Updated: November 9, 2015 12:00:50 am
If time had stopped in Bihar Sunday morning, Narendra Modi would have ruled the state, by proxy.
And though the arrow of time is known to be insistently persistent, our television psephologists and studio pundits put up a spirited fight to award the election to the BJP. But battles against the laws of physics are fought on a slippery slope, and rollbacks are inevitable.
At 8.15 am, BJP president Amit Shah was proclaimed a strategic genius. Two hours later, he had to be cast on the dust-heap of history as a peddler of divisive claptrap. And NDTV had to return in ignominy to reality from the brink of declaring a 140-seat margin for the NDA, muttering about being diddled by bad data.
WATCH VIDEO: Bihar Election Results: Editors’ Take
This election exposed the risks of regarding psephology an an exact science, of exclusively playing the numbers game rather than putting feet on the street and, most particularly, the risk run by TV pundits in a hurry to trend on Twitter. Especially before 8.30 am, when the leads reflected only postal ballots.
They could, at least, have sniffed the air as a matter of caution when BJP spokesman Sambit Patra called for humility and abjured arrogance and aggression. His most memorable quote about the BJP sweep in the 2014 general election had been: “Our lion is roaring everywhere!” When the same man urged calm, his party and its advocates on TV should have reached for their life preservers.
But in Patna, the BJP was already celebrating, distributing sweets to all and sundry outside the party office — hours later, even Lalu Prasad mentioned this while taking a swipe at the BJP euphoria over the early trends.
In Delhi’s television studios, the battle for Bihar turned into a media contest between Times Now’s Arnab Goswami and Bhupendra Chaubey of CNN-IBN. As Patra left his studio, Goswami asked him to “demand accountability from those TV channels who fudge data and distort facts.
Indeed, all channels, across languages, disagreed on the numbers right through the period of counting, but Goswami’s target was clearly CNN-IBN, which had promised to deliver the statistics faster than the competition. Acknowledging the complexity of the poll, he said, “This is the worst day to do guesswork.” He declared his channel would use only bulletproof data from the EC and all other channels were using untrustworthy data.
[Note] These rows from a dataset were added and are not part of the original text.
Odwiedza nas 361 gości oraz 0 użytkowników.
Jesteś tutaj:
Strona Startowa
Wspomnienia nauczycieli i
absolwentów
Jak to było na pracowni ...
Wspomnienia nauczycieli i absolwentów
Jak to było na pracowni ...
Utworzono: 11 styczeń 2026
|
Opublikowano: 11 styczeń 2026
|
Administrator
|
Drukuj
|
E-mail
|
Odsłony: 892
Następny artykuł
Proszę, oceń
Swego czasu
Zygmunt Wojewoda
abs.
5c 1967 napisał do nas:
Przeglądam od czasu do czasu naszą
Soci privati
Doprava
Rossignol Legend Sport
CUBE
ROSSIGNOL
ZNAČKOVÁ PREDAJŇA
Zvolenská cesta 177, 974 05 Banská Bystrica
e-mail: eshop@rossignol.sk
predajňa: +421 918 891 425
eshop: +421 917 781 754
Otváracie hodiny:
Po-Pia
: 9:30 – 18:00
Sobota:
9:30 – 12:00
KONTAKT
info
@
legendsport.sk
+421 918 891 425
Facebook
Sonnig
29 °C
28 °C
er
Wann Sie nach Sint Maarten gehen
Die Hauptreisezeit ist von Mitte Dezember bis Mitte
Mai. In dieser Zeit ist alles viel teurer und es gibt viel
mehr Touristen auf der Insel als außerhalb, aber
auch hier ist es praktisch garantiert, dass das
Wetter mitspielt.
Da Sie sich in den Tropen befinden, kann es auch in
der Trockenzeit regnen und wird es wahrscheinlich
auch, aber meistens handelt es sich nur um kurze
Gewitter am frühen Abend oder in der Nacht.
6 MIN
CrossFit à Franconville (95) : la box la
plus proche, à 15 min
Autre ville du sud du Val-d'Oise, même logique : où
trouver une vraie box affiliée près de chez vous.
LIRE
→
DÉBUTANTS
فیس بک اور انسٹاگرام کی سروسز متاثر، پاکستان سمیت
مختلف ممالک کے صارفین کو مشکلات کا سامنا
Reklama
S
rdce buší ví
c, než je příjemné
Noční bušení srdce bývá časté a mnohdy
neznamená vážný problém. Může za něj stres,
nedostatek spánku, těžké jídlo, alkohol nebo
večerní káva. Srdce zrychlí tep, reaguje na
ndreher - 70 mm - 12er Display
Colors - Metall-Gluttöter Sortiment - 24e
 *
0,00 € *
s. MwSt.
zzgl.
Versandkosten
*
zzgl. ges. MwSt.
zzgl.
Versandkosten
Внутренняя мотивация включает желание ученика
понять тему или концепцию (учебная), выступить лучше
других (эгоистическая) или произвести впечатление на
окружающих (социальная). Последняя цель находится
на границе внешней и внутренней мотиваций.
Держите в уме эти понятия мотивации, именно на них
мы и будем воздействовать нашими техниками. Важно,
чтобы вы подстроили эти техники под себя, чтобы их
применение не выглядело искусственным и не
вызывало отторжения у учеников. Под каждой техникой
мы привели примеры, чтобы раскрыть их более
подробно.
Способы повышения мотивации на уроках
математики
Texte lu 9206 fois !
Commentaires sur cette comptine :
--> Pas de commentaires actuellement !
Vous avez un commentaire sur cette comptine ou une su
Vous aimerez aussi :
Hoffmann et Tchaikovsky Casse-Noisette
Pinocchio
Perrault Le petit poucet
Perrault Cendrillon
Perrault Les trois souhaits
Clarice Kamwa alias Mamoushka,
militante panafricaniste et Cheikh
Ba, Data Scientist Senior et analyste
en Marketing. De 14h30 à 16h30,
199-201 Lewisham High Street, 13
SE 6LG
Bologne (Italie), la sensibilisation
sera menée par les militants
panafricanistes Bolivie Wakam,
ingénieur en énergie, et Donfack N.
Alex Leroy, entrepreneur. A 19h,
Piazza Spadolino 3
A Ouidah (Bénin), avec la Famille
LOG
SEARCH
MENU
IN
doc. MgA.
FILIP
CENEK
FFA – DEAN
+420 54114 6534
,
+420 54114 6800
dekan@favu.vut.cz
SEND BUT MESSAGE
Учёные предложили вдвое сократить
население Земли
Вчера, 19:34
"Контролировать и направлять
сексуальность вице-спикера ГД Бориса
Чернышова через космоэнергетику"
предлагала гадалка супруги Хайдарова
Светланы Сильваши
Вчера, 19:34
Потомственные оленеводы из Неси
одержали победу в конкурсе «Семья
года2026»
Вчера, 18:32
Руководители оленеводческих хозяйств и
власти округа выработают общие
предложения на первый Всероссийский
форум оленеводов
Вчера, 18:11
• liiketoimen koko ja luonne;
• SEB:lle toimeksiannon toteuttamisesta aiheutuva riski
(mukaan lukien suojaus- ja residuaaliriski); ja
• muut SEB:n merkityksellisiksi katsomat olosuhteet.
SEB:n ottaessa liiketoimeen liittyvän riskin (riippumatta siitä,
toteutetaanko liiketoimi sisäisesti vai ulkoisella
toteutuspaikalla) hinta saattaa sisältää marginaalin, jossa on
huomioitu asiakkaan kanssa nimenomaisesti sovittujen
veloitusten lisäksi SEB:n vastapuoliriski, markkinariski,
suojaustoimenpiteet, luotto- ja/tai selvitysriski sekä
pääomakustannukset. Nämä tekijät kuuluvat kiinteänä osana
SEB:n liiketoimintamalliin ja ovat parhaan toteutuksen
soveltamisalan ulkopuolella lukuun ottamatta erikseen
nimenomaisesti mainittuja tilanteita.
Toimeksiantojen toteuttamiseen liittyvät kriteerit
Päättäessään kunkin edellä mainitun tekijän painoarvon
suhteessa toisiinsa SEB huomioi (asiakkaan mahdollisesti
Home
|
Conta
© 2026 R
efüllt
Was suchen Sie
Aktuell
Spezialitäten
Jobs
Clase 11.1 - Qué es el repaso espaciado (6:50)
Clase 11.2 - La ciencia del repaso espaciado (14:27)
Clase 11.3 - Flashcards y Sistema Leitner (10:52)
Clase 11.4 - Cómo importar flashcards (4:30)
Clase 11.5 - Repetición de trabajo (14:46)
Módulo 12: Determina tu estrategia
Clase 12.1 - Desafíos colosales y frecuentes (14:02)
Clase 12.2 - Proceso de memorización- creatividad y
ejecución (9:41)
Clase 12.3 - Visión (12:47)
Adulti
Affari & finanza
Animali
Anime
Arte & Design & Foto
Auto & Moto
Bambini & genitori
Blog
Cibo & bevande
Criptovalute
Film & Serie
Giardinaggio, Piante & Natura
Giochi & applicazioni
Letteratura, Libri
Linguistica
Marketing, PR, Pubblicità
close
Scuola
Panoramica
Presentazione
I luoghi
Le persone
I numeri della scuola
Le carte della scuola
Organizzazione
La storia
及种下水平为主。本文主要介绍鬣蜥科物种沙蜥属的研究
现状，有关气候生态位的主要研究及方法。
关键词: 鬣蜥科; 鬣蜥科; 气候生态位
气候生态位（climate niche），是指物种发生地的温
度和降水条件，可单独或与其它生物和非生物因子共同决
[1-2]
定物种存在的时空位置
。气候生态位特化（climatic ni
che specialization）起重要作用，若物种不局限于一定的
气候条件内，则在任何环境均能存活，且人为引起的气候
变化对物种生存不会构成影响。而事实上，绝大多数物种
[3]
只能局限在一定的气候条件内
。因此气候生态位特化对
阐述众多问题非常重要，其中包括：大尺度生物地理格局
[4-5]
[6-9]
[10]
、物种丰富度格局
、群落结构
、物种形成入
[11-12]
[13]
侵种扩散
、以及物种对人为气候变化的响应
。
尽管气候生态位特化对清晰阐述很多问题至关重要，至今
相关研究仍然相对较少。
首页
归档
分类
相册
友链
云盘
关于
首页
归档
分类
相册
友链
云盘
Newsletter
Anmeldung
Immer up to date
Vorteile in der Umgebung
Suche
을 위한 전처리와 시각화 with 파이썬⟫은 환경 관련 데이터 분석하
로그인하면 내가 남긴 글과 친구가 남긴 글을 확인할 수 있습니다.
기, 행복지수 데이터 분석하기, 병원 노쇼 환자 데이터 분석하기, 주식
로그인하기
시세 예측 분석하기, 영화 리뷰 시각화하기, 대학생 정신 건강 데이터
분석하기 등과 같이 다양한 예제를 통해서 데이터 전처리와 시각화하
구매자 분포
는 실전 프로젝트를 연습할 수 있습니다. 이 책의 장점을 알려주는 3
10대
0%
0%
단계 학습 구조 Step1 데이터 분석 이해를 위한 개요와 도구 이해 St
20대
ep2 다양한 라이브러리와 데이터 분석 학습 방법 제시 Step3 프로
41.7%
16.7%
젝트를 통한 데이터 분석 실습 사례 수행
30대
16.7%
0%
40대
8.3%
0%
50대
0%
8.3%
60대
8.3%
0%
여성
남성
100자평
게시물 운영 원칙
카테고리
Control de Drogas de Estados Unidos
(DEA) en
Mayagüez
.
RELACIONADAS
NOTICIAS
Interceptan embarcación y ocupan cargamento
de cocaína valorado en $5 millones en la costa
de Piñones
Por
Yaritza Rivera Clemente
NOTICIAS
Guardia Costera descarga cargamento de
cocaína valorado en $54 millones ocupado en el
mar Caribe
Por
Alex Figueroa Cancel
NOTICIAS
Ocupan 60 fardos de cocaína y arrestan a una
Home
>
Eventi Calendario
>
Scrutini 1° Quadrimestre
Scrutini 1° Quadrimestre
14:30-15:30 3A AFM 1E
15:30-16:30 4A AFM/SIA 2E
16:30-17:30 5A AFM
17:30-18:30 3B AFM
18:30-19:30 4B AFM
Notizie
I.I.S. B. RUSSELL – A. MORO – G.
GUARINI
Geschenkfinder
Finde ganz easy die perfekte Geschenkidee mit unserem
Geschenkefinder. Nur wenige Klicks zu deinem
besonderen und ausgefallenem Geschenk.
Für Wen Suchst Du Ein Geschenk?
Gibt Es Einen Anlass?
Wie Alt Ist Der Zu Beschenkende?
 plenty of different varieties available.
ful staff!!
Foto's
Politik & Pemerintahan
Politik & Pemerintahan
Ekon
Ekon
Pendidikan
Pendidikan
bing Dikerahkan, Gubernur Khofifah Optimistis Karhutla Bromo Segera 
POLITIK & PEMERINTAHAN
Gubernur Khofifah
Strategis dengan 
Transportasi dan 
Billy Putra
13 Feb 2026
Which wasn’t quite the case: CNN-IBN relied on inputs from the ground sent in by 243 reporters, mostly from the ETV network, who sourced the numbers from counting centres before the EC released them. And the channel was reliably and credibly ahead in the game, calling the election in favour of the Mahagathbandhan at 10.03 am, when the experts in Goswami’s studio were marvelling at being fairly bamboozled, and NDTV was declaring that they had never seen a poll like this.
Rather, we have never seen alacrity quite like this: an election being called before breakfast on the slender strength of less than 20 trends out of 243 constituencies — less than 10 per cent of seats, and in 15 per cent of the minimum time it took for a credible call. Surprisingly, this was driven by the urgency of anchors and talking heads who are believed to be independent.